WORK TO BE COMPLETED ▸
In the entries below, begin at the line with "(842, 232) none -> [140,361,163,371] will" and stop after the line with "(66, 73) none"; output those lines exactly and omit the pictures.

DATA ▸
◇ ◇ ◇ ◇ ◇

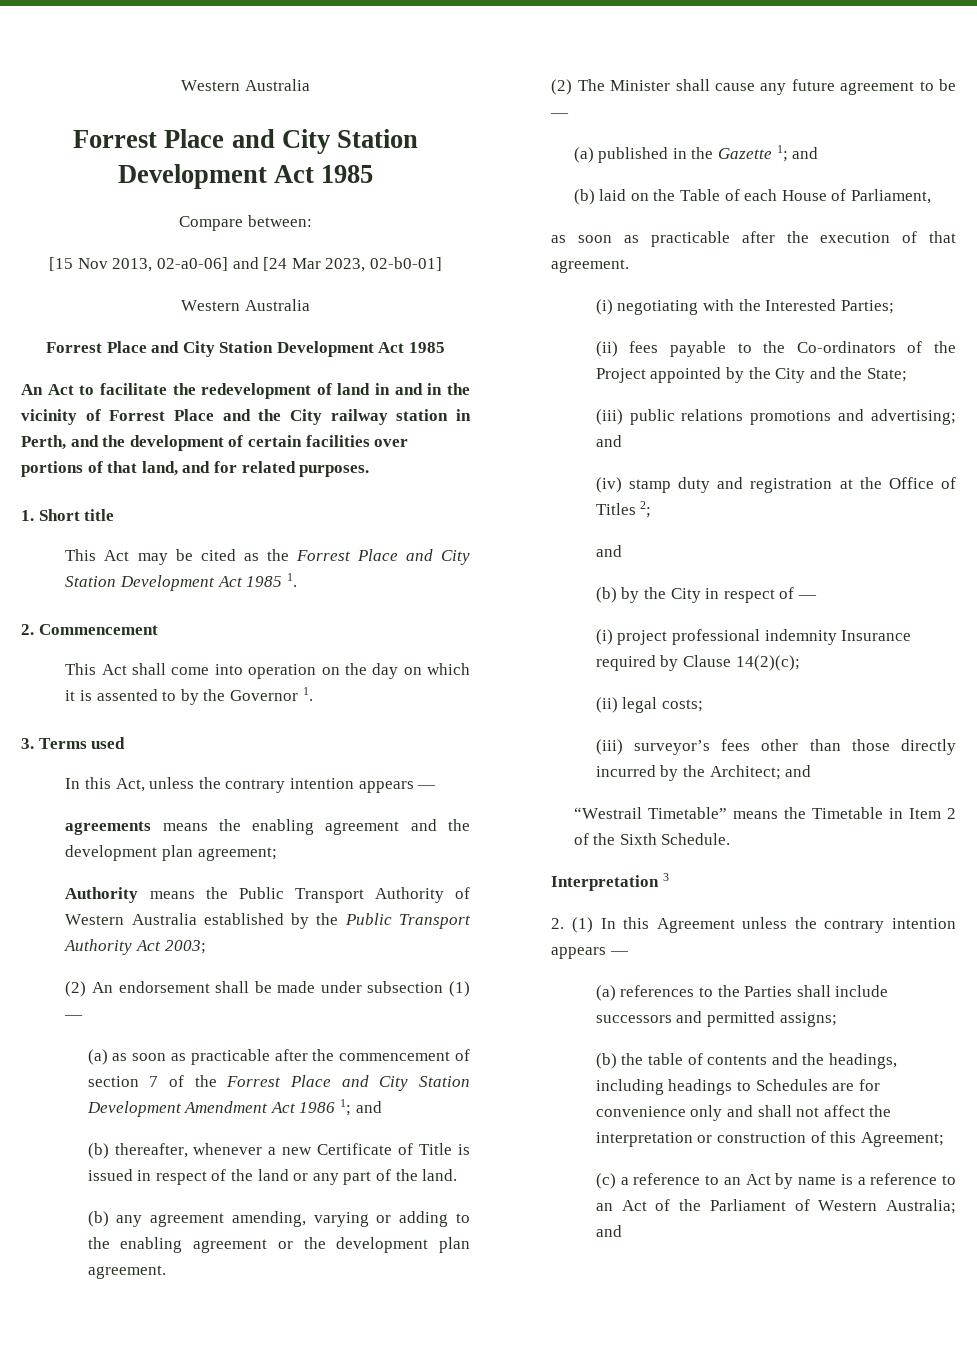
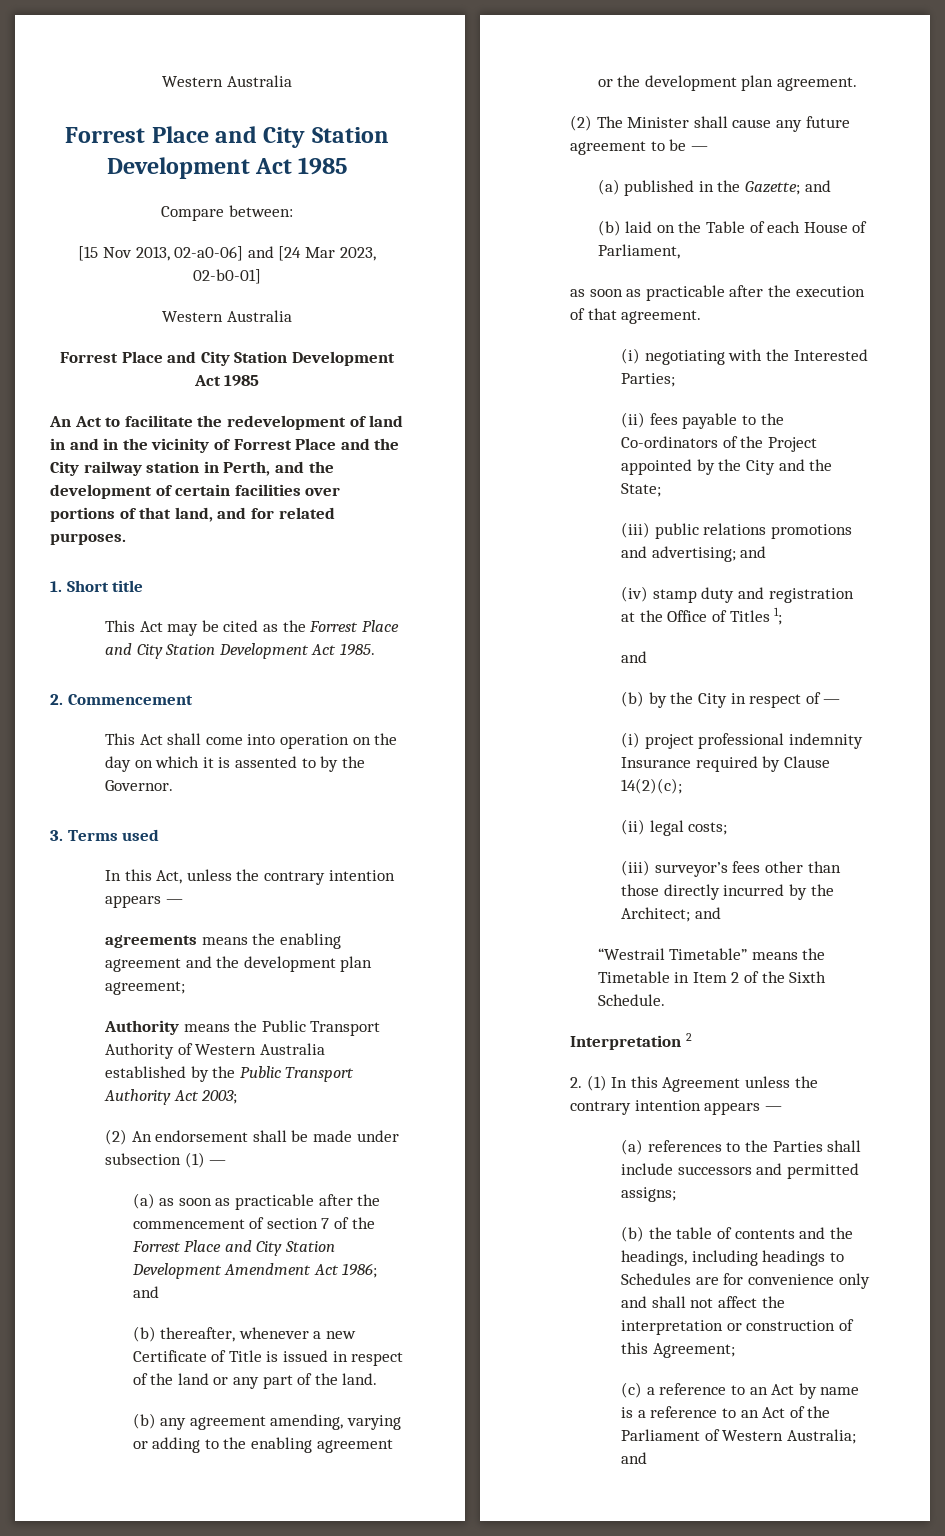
[246,573,297,587] 1985 1. -> [340,643,376,656] 1985.
[229,687,313,701] Governor 1. -> [105,780,174,791] Governor.
[299,1099,351,1116] 1986 1; -> [342,1263,378,1278] 1986;
[717,145,788,162] Gazette 1; -> [745,181,801,195] Gazette;
[640,501,652,518] 2; -> [774,607,783,625] 1;
[662,873,669,881] 3 -> [685,1033,692,1041] 2

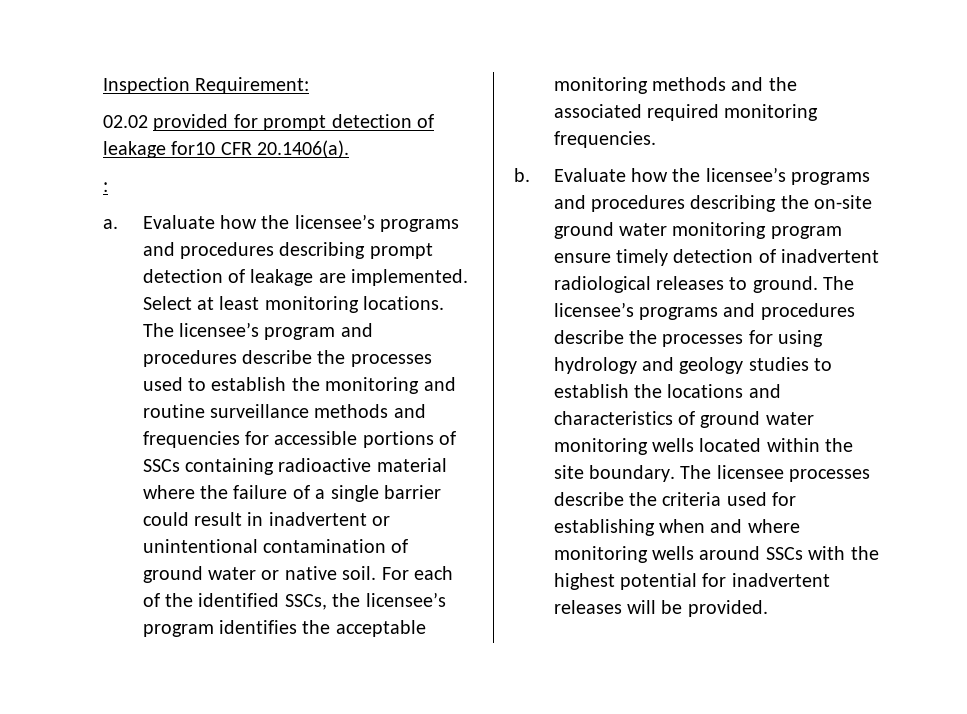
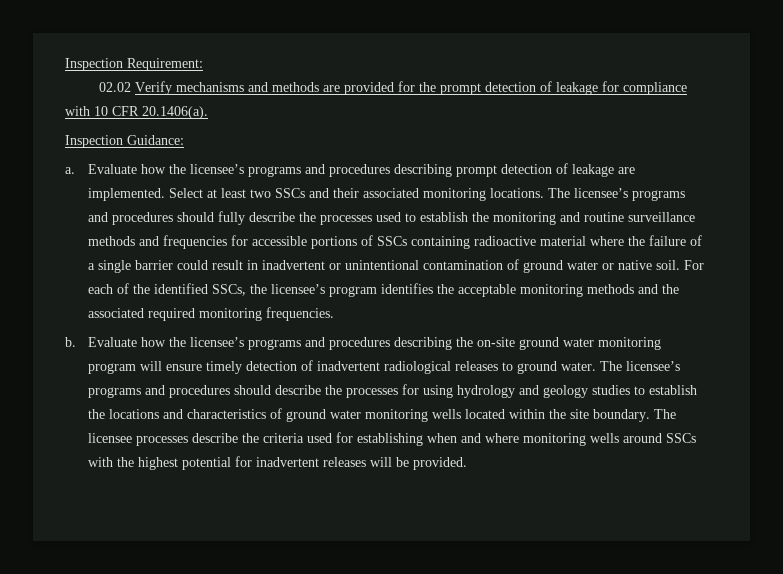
(148, 121) none -> [134,81,340,95] Verify mechanisms and methods are
[263,114,434,131] [103,141,216,158] prompt detection of leakage for10 -> [418,81,687,95] [65,106,108,116] the prompt detection of leakage for compliance with 10
[103,182,108,192] : -> [65,135,184,148] Inspection Guidance:
(260, 303) none -> [250,188,420,198] two SSCs and their associated
[264,323,373,340] [142,350,237,367] program and procedures -> [632,190,686,201] [88,211,246,225] programs and procedures should fully
(842, 232) none -> [140,361,163,371] will
[752,276,855,293] [553,302,855,320] ground. The licensee’s programs and procedures -> [517,361,681,374] [88,385,272,398] ground water. The licensee’s programs and procedures should

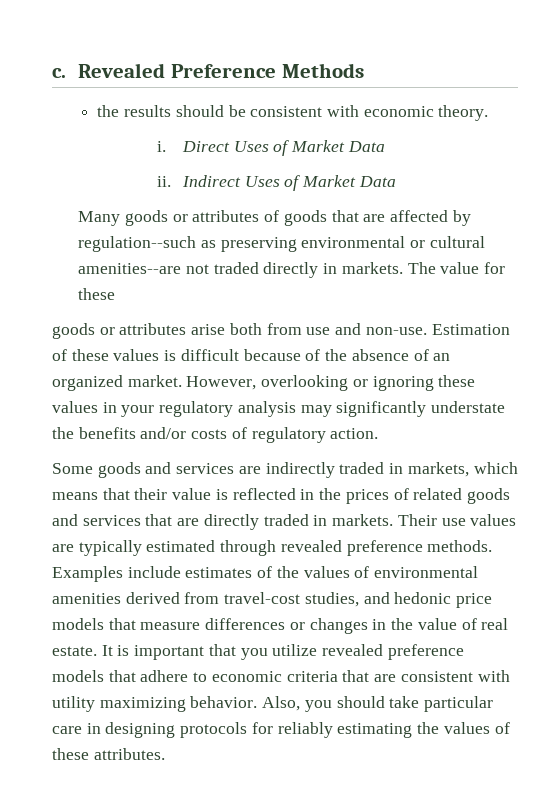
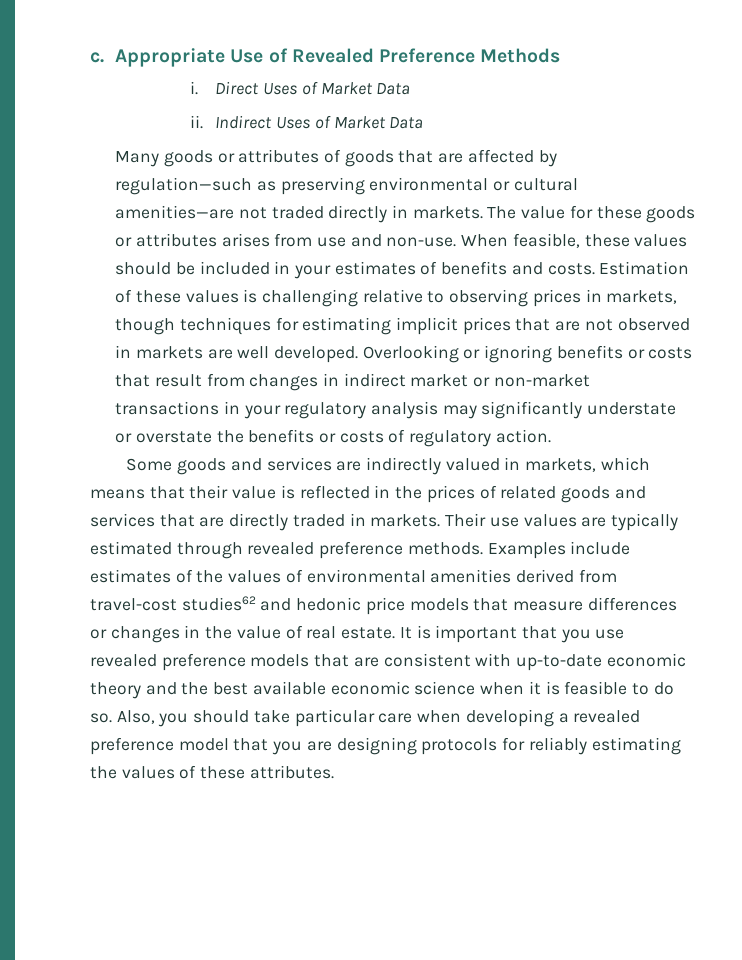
(66, 73) none -> [115,48,288,67] Appropriate Use of
[97,105,489,121] // the results should be consistent with economic theory. -> (561, 55) none
[78,236,197,252] regulation--such -> [115,177,253,195] regulation—such
[78,263,182,274] amenities--are -> [115,205,235,219] amenities—are
[52,323,262,339] // goods or attributes arise both -> [646,206,696,223] [115,233,270,247] goods or attributes arises
(427, 331) none -> [461,233,688,248] [115,261,595,279] When feasible, these values should be included in your estimates of benefits and costs.
[180,349,451,361] [52,375,476,391] [52,401,98,413] difficult because of the absence of an organized market. However, overlooking or ignoring these values -> [261,289,678,307] [115,317,690,335] [115,345,693,363] [115,373,590,391] [115,401,220,415] challenging relative to observing prices in markets, though techniques for estimating implicit prices that are not observed in markets are well developed. Overlooking or ignoring benefits or costs that result from changes in indirect market or non-market transactions
(506, 407) none -> [115,431,212,443] or overstate
[140,427,187,439] and/or -> [318,433,336,443] or
[339,462,385,474] traded -> [445,458,500,471] valued
[304,592,359,607] studies, -> [181,596,256,611] studies62
[272,644,318,656] utilize -> [595,629,625,639] use
[140,670,510,682] [52,696,258,712] adhere to economic criteria that are consistent with utility maximizing behavior. -> [353,653,686,671] [90,681,674,699] [90,713,112,723] are consistent with up-to-date economic theory and the best available economic science when it is feasible to do so.
[86,723,101,734] in -> [417,709,641,727] [90,737,332,755] when developing a revealed preference model that you are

◇ ◇ ◇ ◇ ◇

EXERCISE RESPONSE ▸
(842, 232) none -> [140,361,163,371] will
[752,276,855,293] [553,302,855,320] ground. The licensee’s programs and procedures -> [517,361,681,374] [88,385,272,398] ground water. The licensee’s programs and procedures should

(66, 73) none -> [115,48,288,67] Appropriate Use of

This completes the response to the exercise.